Agassi, il campione del tennis statunitense giocato a due mani, tenace ed orgoglioso, personalmente piuttosto inconciliabile con il termine sconfitta, sembra oramai deciso ad accettare la parola fine, che lo coglie sorprendentemente soccombente, nel lungo match che lo ha visto avversario del Fisco di Sua Maestà, ovvero, l’Inland Revenue. In pratica, l’ultimo scambio si è giocato di fronte a un pubblico ristretto ed estremamente selezionato, quello che compone il Law Lords, una sorta di Corte Suprema di giustizia che in Gran Bretagna funziona da ultima istanza di giudizio.

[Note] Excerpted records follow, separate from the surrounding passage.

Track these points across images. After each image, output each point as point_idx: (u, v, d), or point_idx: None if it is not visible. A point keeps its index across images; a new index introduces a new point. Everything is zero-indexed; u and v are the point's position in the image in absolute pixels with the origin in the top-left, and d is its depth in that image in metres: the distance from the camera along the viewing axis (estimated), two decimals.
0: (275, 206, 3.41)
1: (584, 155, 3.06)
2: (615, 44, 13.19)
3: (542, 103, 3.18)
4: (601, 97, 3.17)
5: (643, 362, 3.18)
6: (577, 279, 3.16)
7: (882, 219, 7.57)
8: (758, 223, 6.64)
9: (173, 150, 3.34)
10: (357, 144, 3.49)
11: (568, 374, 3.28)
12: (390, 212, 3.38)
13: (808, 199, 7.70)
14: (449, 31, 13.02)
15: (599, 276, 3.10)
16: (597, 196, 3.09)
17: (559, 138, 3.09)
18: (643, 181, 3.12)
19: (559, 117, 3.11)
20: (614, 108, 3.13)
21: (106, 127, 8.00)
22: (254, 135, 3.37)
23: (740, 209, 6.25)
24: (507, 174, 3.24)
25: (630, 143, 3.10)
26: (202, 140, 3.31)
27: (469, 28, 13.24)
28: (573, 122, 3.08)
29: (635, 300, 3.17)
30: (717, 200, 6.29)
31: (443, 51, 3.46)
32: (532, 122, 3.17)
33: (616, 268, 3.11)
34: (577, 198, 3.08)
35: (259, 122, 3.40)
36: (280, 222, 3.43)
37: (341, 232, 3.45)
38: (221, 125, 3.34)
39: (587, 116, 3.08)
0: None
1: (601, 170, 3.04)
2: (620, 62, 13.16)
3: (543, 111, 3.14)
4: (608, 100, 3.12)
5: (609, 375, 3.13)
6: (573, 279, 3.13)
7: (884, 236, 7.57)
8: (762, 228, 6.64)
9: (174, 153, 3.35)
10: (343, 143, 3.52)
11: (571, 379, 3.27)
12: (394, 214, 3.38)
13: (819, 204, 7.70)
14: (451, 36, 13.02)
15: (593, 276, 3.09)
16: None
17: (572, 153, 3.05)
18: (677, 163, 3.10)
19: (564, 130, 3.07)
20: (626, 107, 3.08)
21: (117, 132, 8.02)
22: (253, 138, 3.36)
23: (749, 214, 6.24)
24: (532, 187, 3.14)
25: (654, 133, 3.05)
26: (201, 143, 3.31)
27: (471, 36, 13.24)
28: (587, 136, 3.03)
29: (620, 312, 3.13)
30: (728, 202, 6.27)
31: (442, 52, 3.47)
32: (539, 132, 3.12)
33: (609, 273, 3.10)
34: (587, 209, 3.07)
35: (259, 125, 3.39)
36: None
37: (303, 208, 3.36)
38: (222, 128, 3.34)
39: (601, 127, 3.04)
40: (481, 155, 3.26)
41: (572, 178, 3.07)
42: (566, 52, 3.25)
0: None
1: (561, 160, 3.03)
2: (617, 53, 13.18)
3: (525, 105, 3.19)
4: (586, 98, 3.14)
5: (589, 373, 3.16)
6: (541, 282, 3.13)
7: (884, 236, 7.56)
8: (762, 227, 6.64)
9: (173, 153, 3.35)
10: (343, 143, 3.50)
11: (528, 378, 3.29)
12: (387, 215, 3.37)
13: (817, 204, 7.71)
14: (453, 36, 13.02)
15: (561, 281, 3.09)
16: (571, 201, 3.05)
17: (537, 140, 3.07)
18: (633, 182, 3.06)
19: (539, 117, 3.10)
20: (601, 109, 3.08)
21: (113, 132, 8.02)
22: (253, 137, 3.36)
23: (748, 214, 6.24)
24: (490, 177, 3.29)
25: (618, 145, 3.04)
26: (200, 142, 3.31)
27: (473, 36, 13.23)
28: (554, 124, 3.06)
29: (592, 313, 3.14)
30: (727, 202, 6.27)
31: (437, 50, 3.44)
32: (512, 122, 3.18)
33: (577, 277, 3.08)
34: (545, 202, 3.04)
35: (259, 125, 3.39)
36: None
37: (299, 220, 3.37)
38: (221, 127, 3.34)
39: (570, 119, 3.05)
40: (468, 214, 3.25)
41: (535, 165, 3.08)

Il Fisco secondo i Law Lords
In realtà si tratta di una competenza particolare e secolare che rientra tra quelle svolte dalla Camera dei Lords, quindi da un ramo legislativo del Parlamento britannico. In pratica, è un potere davvero speciale che, de facto, non trova riscontro nella stragrande maggioranza delle democrazie europee. Infatti, all’interno delle infrastrutture giuridiche e normative dei paesi membri dell’Unione europea, non si assiste alla separazione dell’ultimo grado di giudizio dal giudiziario al legislativo, esattamente come previsto dal potere proprio del Law Lords. Peraltro, si tratta di una eccezione che volge oramai al termine dato che, entro il 2008, è prevista la nascita di una Corte Suprema di modello quasi continentale che comporterà il pensionamento dell’ultimo grado di giudizio che attualmente dipende ancora da una speciale Commissione della Camera dei Lords. Ma proprio a ridosso della pensione, il Law Lords ha regalato la sconfitta ad Agassi.
La storia del match
Rispetto alla stagione 1998-1999, il Fisco britannico chiese ad Agassi, tra l’altro in relazione alla partecipazione al torneo di Wimbledon, di versare circa 27 mila sterline all’Erario. La motivazione era sostenuta dal fatto che, nonostante il tennista non fosse residente nel Regno Unito, l’entrata in vigore dell’Income and Incorporations Taxes Act del 1988, riconosceva comunque congruo che gli sportivi e, più in generale, gli Entertainers stranieri che, in base a specifici accordi, avrebbero partecipato a tornei o ad incontri ed esibizioni all’interno dei confini della Gran Bretagna, grazie ai quali avrebbero guadagnato anche entrate maggiori da eventuali sponsorizzazioni, avrebbero dovuto versare al Fisco una quota, sia pure modesta, di tali ricavi. In realtà, né la Nike ed Head che all’epoca sponsorizzavano Agassi, nè la società che incassò concretamente i guadagni delle sponsorizzazioni, la Agassi Enterprises Inc., risultavano stabilmente registrate nel Regno Unito. Per questa ragione, il campione di tennis rifiutò di versare all’Erario britannico quanto gli veniva richiesto. La contesa si trascinò per alcuni mesi, poi per anni, fino ad arrivare in appello, dove il giudizio premiò Agassi e sembrò frustrare le ragioni dell’Erario britannico. A questo punto però, il Fisco decise di rivolgersi in ultima istanza ai Law Lords, sorta di Corte Suprema, con il risultato che, in extremis, ovvero, al tie-break, il campione è stato sconfitto.
Uno sguardo oltre il confronto Fisco-Agassi
Naturalmente, l’Inland Revenue, l’Agenzia delle Entrate britannica, non si è affatto accanita contro lo stile tennistico di Agassi. Infatti, la ragione vera della lunga contesa è semplicemente legata alla necessità da parte dell’Amministrazione tributaria di evitare la sconfitta che, se subìta, avrebbe comportato per il Fisco l’obbligo di restituire a diverse decine di atleti e di volti noti, e meno noti, dello spettacolo alcuni milioni di sterline che, sempre in applicazione dell’Income and Incorporations Taxes Act del 1988, sono stati diligentemente incassati dall’Erario. Insomma, il fatto di aver dovuto scomodare i Law Lords è dipeso più dalla posta in gioco che non da un accanimento specifico e immotivato nei riguardi di Agassi.